Your goal: Your answer must be the data repeated exactly, with no pictures in it.

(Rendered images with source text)
Content starts

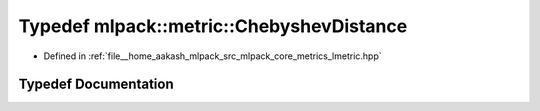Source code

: .. _exhale_typedef_namespacemlpack_1_1metric_1ad0e0d71e65dddac145245399cb7b0b15:

Typedef mlpack::metric::ChebyshevDistance
=========================================

- Defined in :ref:`file__home_aakash_mlpack_src_mlpack_core_metrics_lmetric.hpp`


Typedef Documentation
---------------------


.. doxygentypedef:: mlpack::metric::ChebyshevDistance
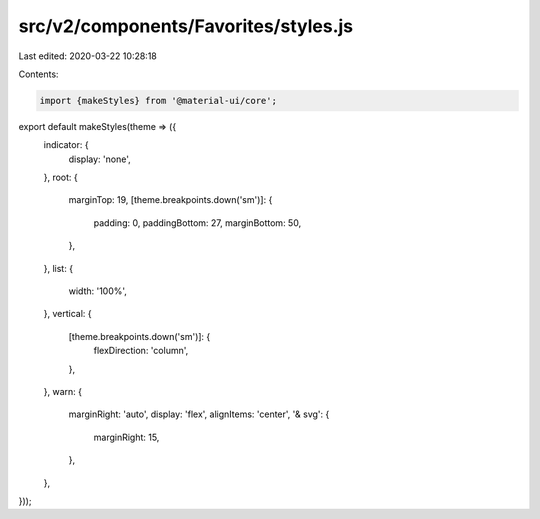 src/v2/components/Favorites/styles.js
=====================================

Last edited: 2020-03-22 10:28:18

Contents:

.. code-block:: js

    import {makeStyles} from '@material-ui/core';

export default makeStyles(theme => ({
  indicator: {
    display: 'none',
  },
  root: {
    marginTop: 19,
    [theme.breakpoints.down('sm')]: {
      padding: 0,
      paddingBottom: 27,
      marginBottom: 50,
    },
  },
  list: {
    width: '100%',
  },
  vertical: {
    [theme.breakpoints.down('sm')]: {
      flexDirection: 'column',
    },
  },
  warn: {
    marginRight: 'auto',
    display: 'flex',
    alignItems: 'center',
    '& svg': {
      marginRight: 15,
    },
  },
}));


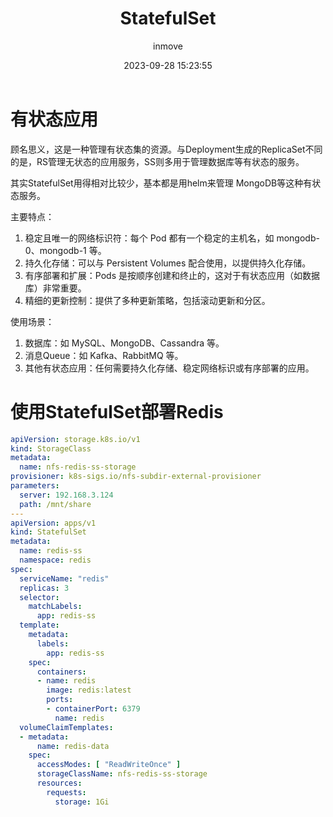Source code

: #+TITLE: StatefulSet
#+DATE: 2023-09-28 15:23:55
#+DISPLAY: t
#+STARTUP: indent
#+OPTIONS: toc:10
#+AUTHOR: inmove
#+KEYWORDS: StatefulSet
#+CATEGORIES: Kubernetes

* 有状态应用
顾名思义，这是一种管理有状态集的资源。与Deployment生成的ReplicaSet不同的是，RS管理无状态的应用服务，SS则多用于管理数据库等有状态的服务。

其实StatefulSet用得相对比较少，基本都是用helm来管理 MongoDB等这种有状态服务。

主要特点：
1. 稳定且唯一的网络标识符：每个 Pod 都有一个稳定的主机名，如 mongodb-0、mongodb-1 等。
2. 持久化存储：可以与 Persistent Volumes 配合使用，以提供持久化存储。
3. 有序部署和扩展：Pods 是按顺序创建和终止的，这对于有状态应用（如数据库）非常重要。
4. 精细的更新控制：提供了多种更新策略，包括滚动更新和分区。

使用场景：
1. 数据库：如 MySQL、MongoDB、Cassandra 等。
2. 消息Queue：如 Kafka、RabbitMQ 等。
3. 其他有状态应用：任何需要持久化存储、稳定网络标识或有序部署的应用。
* 使用StatefulSet部署Redis
#+begin_src yaml
  apiVersion: storage.k8s.io/v1
  kind: StorageClass
  metadata:
    name: nfs-redis-ss-storage
  provisioner: k8s-sigs.io/nfs-subdir-external-provisioner
  parameters:
    server: 192.168.3.124
    path: /mnt/share
  ---
  apiVersion: apps/v1
  kind: StatefulSet
  metadata:
    name: redis-ss
    namespace: redis
  spec:
    serviceName: "redis"
    replicas: 3
    selector:
      matchLabels:
        app: redis-ss
    template:
      metadata:
        labels:
          app: redis-ss
      spec:
        containers:
        - name: redis
          image: redis:latest
          ports:
          - containerPort: 6379
            name: redis
    volumeClaimTemplates:
    - metadata:
        name: redis-data
      spec:
        accessModes: [ "ReadWriteOnce" ]
        storageClassName: nfs-redis-ss-storage
        resources:
          requests:
            storage: 1Gi
#+end_src
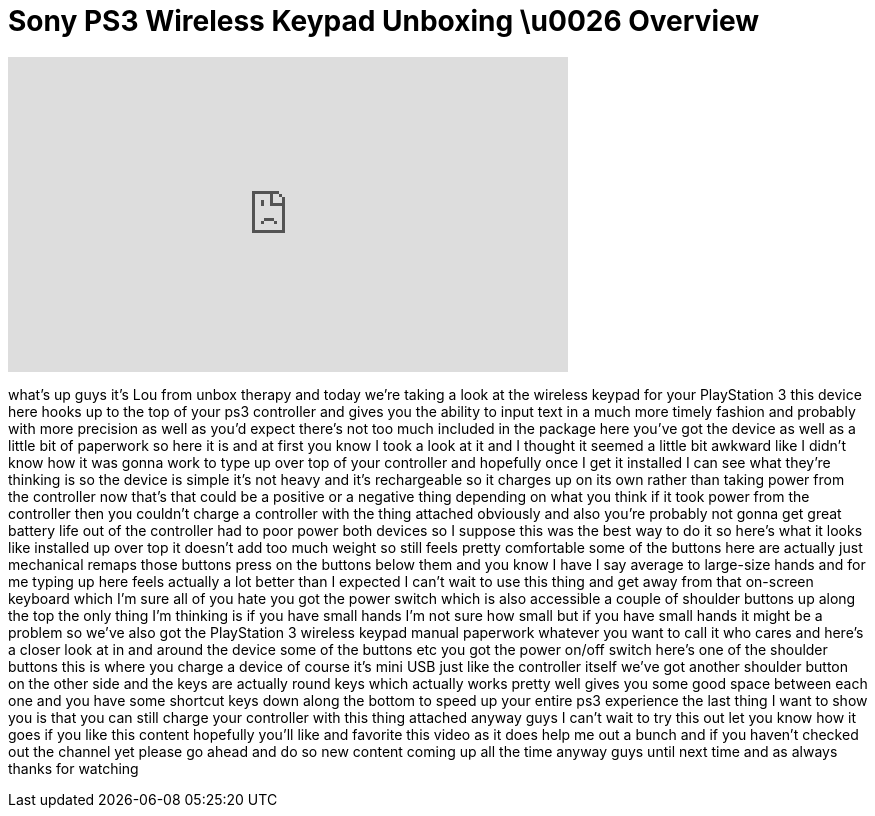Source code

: = Sony PS3 Wireless Keypad Unboxing \u0026 Overview
:published_at: 2011-10-01
:hp-alt-title: Sony PS3 Wireless Keypad Unboxing \u0026 Overview
:hp-image: https://i.ytimg.com/vi/TfNCvq7YchA/maxresdefault.jpg


++++
<iframe width="560" height="315" src="https://www.youtube.com/embed/TfNCvq7YchA?rel=0" frameborder="0" allow="autoplay; encrypted-media" allowfullscreen></iframe>
++++

what's up guys it's Lou from unbox
therapy and today we're taking a look at
the wireless keypad for your PlayStation
3 this device here hooks up to the top
of your ps3 controller and gives you the
ability to input text in a much more
timely fashion and probably with more
precision as well as you'd expect
there's not too much included in the
package here you've got the device as
well as a little bit of paperwork so
here it is and at first you know I took
a look at it and I thought it seemed a
little bit awkward like I didn't know
how it was gonna work to type up over
top of your controller and hopefully
once I get it installed I can see what
they're thinking is so the device is
simple it's not heavy and it's
rechargeable so it charges up on its own
rather than taking power from the
controller now that's that could be a
positive or a negative thing depending
on what you think if it took power from
the controller then you couldn't charge
a controller with the thing attached
obviously and also you're probably not
gonna get great battery life out of the
controller had to poor power both
devices so I suppose this was the best
way to do it so here's what it looks
like installed up over top it doesn't
add too much weight so still feels
pretty comfortable some of the buttons
here are actually just mechanical remaps
those buttons press on the buttons below
them and you know I have I say average
to large-size hands and for me typing up
here feels actually a lot better than I
expected I can't wait to use this thing
and get away from that on-screen
keyboard which I'm sure all of you hate
you got the power switch which is also
accessible a couple of shoulder buttons
up along the top the only thing I'm
thinking is if you have small hands I'm
not sure how small but if you have small
hands it might be a problem so we've
also got the PlayStation 3 wireless
keypad manual paperwork whatever you
want to call it who cares
and here's a closer look at in and
around the device some of the buttons
etc you got the power on/off switch
here's one of the shoulder buttons this
is where you charge a device of course
it's mini USB just like the controller
itself we've got another shoulder button
on the other side and the keys are
actually round keys which
actually works pretty well gives you
some good space between each one and you
have some shortcut keys down along the
bottom to speed up your entire ps3
experience the last thing I want to show
you is that you can still charge your
controller with this thing attached
anyway guys I can't wait to try this out
let you know how it goes if you like
this content hopefully you'll like and
favorite this video as it does help me
out a bunch and if you haven't checked
out the channel yet please go ahead and
do so new content coming up all the time
anyway guys until next time and as
always thanks for watching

Content ends

Problem solution:
Source code

: .. _exhale_typedef_namespacemlpack_1_1metric_1ad0e0d71e65dddac145245399cb7b0b15:

Typedef mlpack::metric::ChebyshevDistance
=========================================

- Defined in :ref:`file__home_aakash_mlpack_src_mlpack_core_metrics_lmetric.hpp`


Typedef Documentation
---------------------


.. doxygentypedef:: mlpack::metric::ChebyshevDistance
 src/v2/components/Favorites/styles.js
=====================================

Last edited: 2020-03-22 10:28:18

Contents:

.. code-block:: js

    import {makeStyles} from '@material-ui/core';

export default makeStyles(theme => ({
  indicator: {
    display: 'none',
  },
  root: {
    marginTop: 19,
    [theme.breakpoints.down('sm')]: {
      padding: 0,
      paddingBottom: 27,
      marginBottom: 50,
    },
  },
  list: {
    width: '100%',
  },
  vertical: {
    [theme.breakpoints.down('sm')]: {
      flexDirection: 'column',
    },
  },
  warn: {
    marginRight: 'auto',
    display: 'flex',
    alignItems: 'center',
    '& svg': {
      marginRight: 15,
    },
  },
}));


Source code

: #+TITLE: StatefulSet
#+DATE: 2023-09-28 15:23:55
#+DISPLAY: t
#+STARTUP: indent
#+OPTIONS: toc:10
#+AUTHOR: inmove
#+KEYWORDS: StatefulSet
#+CATEGORIES: Kubernetes

* 有状态应用
顾名思义，这是一种管理有状态集的资源。与Deployment生成的ReplicaSet不同的是，RS管理无状态的应用服务，SS则多用于管理数据库等有状态的服务。

其实StatefulSet用得相对比较少，基本都是用helm来管理 MongoDB等这种有状态服务。

主要特点：
1. 稳定且唯一的网络标识符：每个 Pod 都有一个稳定的主机名，如 mongodb-0、mongodb-1 等。
2. 持久化存储：可以与 Persistent Volumes 配合使用，以提供持久化存储。
3. 有序部署和扩展：Pods 是按顺序创建和终止的，这对于有状态应用（如数据库）非常重要。
4. 精细的更新控制：提供了多种更新策略，包括滚动更新和分区。

使用场景：
1. 数据库：如 MySQL、MongoDB、Cassandra 等。
2. 消息Queue：如 Kafka、RabbitMQ 等。
3. 其他有状态应用：任何需要持久化存储、稳定网络标识或有序部署的应用。
* 使用StatefulSet部署Redis
#+begin_src yaml
  apiVersion: storage.k8s.io/v1
  kind: StorageClass
  metadata:
    name: nfs-redis-ss-storage
  provisioner: k8s-sigs.io/nfs-subdir-external-provisioner
  parameters:
    server: 192.168.3.124
    path: /mnt/share
  ---
  apiVersion: apps/v1
  kind: StatefulSet
  metadata:
    name: redis-ss
    namespace: redis
  spec:
    serviceName: "redis"
    replicas: 3
    selector:
      matchLabels:
        app: redis-ss
    template:
      metadata:
        labels:
          app: redis-ss
      spec:
        containers:
        - name: redis
          image: redis:latest
          ports:
          - containerPort: 6379
            name: redis
    volumeClaimTemplates:
    - metadata:
        name: redis-data
      spec:
        accessModes: [ "ReadWriteOnce" ]
        storageClassName: nfs-redis-ss-storage
        resources:
          requests:
            storage: 1Gi
#+end_src
Source code

: = Sony PS3 Wireless Keypad Unboxing \u0026 Overview
:published_at: 2011-10-01
:hp-alt-title: Sony PS3 Wireless Keypad Unboxing \u0026 Overview
:hp-image: https://i.ytimg.com/vi/TfNCvq7YchA/maxresdefault.jpg


++++
<iframe width="560" height="315" src="https://www.youtube.com/embed/TfNCvq7YchA?rel=0" frameborder="0" allow="autoplay; encrypted-media" allowfullscreen></iframe>
++++

what's up guys it's Lou from unbox
therapy and today we're taking a look at
the wireless keypad for your PlayStation
3 this device here hooks up to the top
of your ps3 controller and gives you the
ability to input text in a much more
timely fashion and probably with more
precision as well as you'd expect
there's not too much included in the
package here you've got the device as
well as a little bit of paperwork so
here it is and at first you know I took
a look at it and I thought it seemed a
little bit awkward like I didn't know
how it was gonna work to type up over
top of your controller and hopefully
once I get it installed I can see what
they're thinking is so the device is
simple it's not heavy and it's
rechargeable so it charges up on its own
rather than taking power from the
controller now that's that could be a
positive or a negative thing depending
on what you think if it took power from
the controller then you couldn't charge
a controller with the thing attached
obviously and also you're probably not
gonna get great battery life out of the
controller had to poor power both
devices so I suppose this was the best
way to do it so here's what it looks
like installed up over top it doesn't
add too much weight so still feels
pretty comfortable some of the buttons
here are actually just mechanical remaps
those buttons press on the buttons below
them and you know I have I say average
to large-size hands and for me typing up
here feels actually a lot better than I
expected I can't wait to use this thing
and get away from that on-screen
keyboard which I'm sure all of you hate
you got the power switch which is also
accessible a couple of shoulder buttons
up along the top the only thing I'm
thinking is if you have small hands I'm
not sure how small but if you have small
hands it might be a problem so we've
also got the PlayStation 3 wireless
keypad manual paperwork whatever you
want to call it who cares
and here's a closer look at in and
around the device some of the buttons
etc you got the power on/off switch
here's one of the shoulder buttons this
is where you charge a device of course
it's mini USB just like the controller
itself we've got another shoulder button
on the other side and the keys are
actually round keys which
actually works pretty well gives you
some good space between each one and you
have some shortcut keys down along the
bottom to speed up your entire ps3
experience the last thing I want to show
you is that you can still charge your
controller with this thing attached
anyway guys I can't wait to try this out
let you know how it goes if you like
this content hopefully you'll like and
favorite this video as it does help me
out a bunch and if you haven't checked
out the channel yet please go ahead and
do so new content coming up all the time
anyway guys until next time and as
always thanks for watching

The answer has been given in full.